ST. PAUL — Reycling has hit something of a plateau in Minnesota, said. Rep.Clark Johnson. Curb-side residential pickup is the norm, though if the metro area’s lofty 75 percent recycling goals are to be met, the commercial sector will have to do more.
Johnson, a North Mankato Democrat, is behind the Legislature’s latest effort to encourage recycling.
As it was introduced, the bill was limited to state agencies, setting a firm 60 percent recycling standard, he said. State entities that don’t hit that mark would be required to make a plan to improve.
But the bill’s scope expanded in a committee, which added a recycling requirement for all metro-area commercial buildings that generate at least 4 cubic yards per week in waste.
Johnson said the bill is limited to the metro because many outstate areas don’t have the same access to recycling services.
Still, grocers argued against it, Johnson said. The bill requires them to recycle at least three kinds of materials. However, considering they already recycle cardboard and plastic bags, “it’s not that onerous,” he said.

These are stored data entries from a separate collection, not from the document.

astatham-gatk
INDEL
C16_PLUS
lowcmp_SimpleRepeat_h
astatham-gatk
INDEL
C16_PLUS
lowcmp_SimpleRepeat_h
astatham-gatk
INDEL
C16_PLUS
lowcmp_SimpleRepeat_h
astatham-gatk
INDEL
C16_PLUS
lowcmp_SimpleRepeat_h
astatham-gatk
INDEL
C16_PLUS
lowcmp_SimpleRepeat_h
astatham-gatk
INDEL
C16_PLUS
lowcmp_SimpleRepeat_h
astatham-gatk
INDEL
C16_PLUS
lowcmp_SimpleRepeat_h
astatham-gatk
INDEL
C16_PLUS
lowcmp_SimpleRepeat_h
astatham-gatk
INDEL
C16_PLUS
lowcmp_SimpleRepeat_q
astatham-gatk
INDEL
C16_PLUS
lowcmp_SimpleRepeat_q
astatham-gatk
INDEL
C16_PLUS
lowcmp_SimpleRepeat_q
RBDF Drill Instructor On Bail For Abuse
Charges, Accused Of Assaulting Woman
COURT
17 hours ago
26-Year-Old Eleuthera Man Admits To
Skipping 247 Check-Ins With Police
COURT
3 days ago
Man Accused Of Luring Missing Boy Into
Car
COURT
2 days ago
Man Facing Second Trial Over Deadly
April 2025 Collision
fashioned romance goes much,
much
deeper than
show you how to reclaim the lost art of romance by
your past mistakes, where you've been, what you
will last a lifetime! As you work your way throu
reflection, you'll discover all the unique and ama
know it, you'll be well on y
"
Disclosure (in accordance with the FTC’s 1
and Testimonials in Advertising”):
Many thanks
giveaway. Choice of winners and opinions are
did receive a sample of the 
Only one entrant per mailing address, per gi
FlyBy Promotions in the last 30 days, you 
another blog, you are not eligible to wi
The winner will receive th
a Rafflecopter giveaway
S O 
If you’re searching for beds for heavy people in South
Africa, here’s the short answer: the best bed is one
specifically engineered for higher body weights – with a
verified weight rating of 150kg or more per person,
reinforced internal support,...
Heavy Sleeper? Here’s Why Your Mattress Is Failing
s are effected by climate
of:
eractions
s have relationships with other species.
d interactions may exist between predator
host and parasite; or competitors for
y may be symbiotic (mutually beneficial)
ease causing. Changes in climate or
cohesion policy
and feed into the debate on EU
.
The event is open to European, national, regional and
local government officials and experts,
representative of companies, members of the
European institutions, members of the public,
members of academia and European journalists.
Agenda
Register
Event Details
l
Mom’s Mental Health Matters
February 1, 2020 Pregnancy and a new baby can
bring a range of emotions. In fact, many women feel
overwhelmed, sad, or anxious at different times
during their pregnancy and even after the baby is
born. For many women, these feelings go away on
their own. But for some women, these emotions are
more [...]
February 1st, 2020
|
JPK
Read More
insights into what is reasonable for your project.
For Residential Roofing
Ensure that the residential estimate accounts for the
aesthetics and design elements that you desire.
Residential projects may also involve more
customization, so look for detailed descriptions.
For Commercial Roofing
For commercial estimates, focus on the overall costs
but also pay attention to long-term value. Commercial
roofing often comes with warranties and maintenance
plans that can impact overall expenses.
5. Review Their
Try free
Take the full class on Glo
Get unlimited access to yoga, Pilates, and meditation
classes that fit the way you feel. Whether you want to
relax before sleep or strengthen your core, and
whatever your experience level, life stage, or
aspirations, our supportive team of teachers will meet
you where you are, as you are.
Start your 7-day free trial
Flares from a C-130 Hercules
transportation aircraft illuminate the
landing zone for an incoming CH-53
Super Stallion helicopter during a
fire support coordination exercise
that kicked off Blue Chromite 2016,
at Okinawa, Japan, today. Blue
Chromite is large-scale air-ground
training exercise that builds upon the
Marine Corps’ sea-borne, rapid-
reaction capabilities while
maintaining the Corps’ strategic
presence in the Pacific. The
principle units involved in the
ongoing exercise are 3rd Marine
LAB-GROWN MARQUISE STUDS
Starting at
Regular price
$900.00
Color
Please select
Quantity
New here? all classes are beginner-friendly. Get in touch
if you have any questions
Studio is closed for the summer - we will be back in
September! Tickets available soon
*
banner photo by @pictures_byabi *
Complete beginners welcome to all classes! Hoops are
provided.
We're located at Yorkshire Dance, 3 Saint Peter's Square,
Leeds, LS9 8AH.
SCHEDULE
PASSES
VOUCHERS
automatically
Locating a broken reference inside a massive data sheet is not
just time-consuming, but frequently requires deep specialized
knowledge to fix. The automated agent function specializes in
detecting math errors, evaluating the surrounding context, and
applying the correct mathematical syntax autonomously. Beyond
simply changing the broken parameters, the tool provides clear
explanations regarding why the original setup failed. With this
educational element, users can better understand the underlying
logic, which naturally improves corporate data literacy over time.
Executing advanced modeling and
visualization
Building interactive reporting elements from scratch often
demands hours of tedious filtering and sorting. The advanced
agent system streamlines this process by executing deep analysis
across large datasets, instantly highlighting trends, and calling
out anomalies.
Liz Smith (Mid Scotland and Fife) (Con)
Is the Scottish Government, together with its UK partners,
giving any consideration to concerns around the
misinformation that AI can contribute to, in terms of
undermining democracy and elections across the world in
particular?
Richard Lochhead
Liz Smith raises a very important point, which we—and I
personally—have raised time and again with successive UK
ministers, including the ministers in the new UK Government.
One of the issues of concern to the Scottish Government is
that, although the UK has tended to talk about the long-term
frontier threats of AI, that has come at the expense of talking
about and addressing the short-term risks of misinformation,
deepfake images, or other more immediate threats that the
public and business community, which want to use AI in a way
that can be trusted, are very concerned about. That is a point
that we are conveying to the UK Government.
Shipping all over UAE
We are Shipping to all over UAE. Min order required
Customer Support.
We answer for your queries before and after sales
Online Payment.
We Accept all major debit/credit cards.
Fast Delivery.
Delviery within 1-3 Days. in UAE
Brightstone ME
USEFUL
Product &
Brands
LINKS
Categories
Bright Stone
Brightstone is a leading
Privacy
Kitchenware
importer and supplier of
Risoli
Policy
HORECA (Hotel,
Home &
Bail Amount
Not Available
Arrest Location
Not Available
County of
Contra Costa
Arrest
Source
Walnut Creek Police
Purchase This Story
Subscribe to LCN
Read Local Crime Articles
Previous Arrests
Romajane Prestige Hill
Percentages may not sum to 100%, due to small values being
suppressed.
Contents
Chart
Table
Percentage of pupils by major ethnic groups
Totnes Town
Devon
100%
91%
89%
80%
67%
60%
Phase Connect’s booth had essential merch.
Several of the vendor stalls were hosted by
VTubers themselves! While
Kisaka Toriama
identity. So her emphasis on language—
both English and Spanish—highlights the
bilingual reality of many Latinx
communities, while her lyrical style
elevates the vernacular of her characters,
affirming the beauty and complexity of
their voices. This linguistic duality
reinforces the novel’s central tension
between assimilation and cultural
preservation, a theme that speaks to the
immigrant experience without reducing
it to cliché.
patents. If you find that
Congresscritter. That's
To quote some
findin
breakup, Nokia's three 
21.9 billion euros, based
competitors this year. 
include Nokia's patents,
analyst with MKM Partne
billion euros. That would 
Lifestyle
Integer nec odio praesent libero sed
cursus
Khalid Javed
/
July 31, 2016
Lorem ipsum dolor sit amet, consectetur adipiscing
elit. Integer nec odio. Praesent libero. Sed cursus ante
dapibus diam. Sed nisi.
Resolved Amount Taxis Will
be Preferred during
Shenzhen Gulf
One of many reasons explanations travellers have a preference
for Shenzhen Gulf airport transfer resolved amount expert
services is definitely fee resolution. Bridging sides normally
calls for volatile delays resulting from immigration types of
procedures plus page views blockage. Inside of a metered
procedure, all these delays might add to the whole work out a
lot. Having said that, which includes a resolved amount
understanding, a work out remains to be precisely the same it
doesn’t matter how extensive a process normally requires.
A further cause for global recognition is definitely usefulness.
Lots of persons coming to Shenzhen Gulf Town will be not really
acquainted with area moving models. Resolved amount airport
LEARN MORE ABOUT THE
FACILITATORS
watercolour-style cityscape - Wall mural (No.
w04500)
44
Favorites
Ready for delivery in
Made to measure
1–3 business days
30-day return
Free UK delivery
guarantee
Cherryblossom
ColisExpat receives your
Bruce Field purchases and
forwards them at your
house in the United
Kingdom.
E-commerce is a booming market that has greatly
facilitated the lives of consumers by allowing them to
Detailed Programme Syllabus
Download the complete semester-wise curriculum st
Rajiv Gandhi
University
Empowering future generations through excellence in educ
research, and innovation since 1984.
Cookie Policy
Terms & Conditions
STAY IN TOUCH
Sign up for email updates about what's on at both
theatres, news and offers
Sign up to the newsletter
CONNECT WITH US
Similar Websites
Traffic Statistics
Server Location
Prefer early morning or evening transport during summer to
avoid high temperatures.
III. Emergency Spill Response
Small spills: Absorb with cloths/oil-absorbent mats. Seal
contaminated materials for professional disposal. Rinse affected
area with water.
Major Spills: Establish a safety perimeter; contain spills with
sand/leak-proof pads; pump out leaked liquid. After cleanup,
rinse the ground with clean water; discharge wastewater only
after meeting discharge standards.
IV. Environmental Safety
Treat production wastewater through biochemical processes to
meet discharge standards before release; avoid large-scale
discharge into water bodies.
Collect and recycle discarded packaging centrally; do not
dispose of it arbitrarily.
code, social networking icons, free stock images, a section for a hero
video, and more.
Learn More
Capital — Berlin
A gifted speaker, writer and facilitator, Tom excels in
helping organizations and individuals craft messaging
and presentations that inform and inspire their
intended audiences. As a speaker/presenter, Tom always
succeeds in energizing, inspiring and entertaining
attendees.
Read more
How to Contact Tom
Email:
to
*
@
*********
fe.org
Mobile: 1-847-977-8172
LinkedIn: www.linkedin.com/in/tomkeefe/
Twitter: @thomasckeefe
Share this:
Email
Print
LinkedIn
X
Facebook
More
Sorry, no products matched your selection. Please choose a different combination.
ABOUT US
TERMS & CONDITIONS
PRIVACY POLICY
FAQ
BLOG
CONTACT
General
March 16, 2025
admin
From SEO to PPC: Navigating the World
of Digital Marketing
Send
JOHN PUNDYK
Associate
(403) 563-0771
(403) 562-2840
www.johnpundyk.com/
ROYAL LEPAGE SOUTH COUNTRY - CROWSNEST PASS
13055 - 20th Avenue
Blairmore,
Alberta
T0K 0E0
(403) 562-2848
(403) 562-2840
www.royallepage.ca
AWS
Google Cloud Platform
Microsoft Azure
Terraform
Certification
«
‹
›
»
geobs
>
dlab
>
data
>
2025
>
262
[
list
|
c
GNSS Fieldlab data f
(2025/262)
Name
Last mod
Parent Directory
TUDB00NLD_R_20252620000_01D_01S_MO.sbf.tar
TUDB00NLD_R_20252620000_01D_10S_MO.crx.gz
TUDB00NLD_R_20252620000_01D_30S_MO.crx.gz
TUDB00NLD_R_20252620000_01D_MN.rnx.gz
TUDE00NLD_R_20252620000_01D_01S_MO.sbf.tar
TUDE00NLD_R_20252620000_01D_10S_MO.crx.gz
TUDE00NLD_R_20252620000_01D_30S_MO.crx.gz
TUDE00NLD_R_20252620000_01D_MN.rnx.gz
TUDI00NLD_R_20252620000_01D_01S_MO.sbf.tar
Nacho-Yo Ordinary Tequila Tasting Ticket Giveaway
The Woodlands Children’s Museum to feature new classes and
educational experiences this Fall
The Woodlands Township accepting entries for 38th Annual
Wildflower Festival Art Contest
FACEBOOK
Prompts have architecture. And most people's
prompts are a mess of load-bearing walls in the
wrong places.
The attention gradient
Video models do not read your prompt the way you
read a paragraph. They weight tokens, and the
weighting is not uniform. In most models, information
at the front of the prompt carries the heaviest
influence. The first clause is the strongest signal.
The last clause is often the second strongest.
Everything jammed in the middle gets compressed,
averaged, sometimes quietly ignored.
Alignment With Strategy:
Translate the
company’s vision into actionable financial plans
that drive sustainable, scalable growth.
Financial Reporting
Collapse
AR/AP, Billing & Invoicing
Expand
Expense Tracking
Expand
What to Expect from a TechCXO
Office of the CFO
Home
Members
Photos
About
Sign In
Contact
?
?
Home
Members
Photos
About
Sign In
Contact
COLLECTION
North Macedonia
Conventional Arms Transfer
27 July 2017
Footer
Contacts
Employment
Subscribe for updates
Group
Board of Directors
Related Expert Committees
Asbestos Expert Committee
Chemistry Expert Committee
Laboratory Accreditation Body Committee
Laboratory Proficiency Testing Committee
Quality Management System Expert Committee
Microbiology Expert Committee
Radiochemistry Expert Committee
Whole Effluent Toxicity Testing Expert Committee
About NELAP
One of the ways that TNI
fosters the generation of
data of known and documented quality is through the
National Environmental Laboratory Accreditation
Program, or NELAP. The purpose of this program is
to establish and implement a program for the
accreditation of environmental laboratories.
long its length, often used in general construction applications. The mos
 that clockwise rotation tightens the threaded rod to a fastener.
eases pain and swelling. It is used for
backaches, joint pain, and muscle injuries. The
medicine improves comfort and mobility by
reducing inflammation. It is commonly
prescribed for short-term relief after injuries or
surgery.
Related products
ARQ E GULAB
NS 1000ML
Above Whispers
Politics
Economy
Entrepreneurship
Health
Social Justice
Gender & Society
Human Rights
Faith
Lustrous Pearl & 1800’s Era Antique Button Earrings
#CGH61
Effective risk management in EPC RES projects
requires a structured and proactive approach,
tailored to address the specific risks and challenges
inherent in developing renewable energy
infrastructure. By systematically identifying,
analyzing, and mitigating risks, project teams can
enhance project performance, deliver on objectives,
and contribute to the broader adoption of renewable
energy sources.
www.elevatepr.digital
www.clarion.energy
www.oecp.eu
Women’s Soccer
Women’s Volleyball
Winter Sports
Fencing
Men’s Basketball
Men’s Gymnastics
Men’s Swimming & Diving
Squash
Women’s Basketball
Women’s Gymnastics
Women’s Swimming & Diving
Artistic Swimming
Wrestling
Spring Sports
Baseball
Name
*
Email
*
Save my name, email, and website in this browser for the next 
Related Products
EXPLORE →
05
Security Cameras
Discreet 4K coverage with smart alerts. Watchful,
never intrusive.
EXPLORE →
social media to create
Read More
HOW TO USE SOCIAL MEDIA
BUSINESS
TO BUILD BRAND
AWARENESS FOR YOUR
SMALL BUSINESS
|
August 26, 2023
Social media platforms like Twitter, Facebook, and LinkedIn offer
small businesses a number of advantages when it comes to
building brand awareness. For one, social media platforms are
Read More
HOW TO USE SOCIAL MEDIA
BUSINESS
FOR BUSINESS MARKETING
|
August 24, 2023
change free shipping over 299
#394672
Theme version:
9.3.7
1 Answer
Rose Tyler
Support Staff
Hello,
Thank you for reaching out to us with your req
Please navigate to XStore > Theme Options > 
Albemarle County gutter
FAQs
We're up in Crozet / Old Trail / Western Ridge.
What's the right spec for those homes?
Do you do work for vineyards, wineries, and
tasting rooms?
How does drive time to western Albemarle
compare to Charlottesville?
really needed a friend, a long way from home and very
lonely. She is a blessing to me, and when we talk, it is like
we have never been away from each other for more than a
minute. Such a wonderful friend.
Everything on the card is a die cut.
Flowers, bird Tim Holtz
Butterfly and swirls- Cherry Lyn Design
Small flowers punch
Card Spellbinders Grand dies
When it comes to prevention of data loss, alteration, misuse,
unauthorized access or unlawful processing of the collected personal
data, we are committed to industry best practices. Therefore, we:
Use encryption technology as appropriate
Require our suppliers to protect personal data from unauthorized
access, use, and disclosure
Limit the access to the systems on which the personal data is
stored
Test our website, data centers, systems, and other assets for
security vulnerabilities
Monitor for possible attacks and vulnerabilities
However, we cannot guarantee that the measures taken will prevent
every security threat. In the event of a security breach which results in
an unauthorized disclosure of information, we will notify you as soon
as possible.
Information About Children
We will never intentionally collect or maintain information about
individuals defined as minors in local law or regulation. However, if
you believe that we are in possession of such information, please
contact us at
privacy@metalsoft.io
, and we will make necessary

The bill, which was signed by Gov. Mark Dayton last week, takes effect on Jan. 1, 2016.
In early April, a similar recycling provision was explicitly removed from a spending bill by Rep. Paul Torkelson, R-Hanska, on a 79-51 House vote. That provision affected the whole state, though Torkelson said he’s similarly uncomfortable with the metro-only version.
“We’re mandating more and more on our businesses, whether it’s appropriate or not,” he said. “I’m not against recycling. If it makes sense more businesses will do it in the way that makes sense for their business.”
About half of the state’s waste is generated by commercial entities, said Kirk Koudelka, assistant commissioner of legislative affairs, land and solid waste policy for the Minnesota Pollution Control Agency.
The bill will help take a significant step toward meeting the metro area’s 75 percent solid waste recycling goals by 2030, he said.
“This will help folks recycle where they shop and eat and work,” he said.
The bill also bans the recycling of needles and syringes. Even if people pack them in other containers, some of them eventually break out and injure recycling workers, Koudelka said.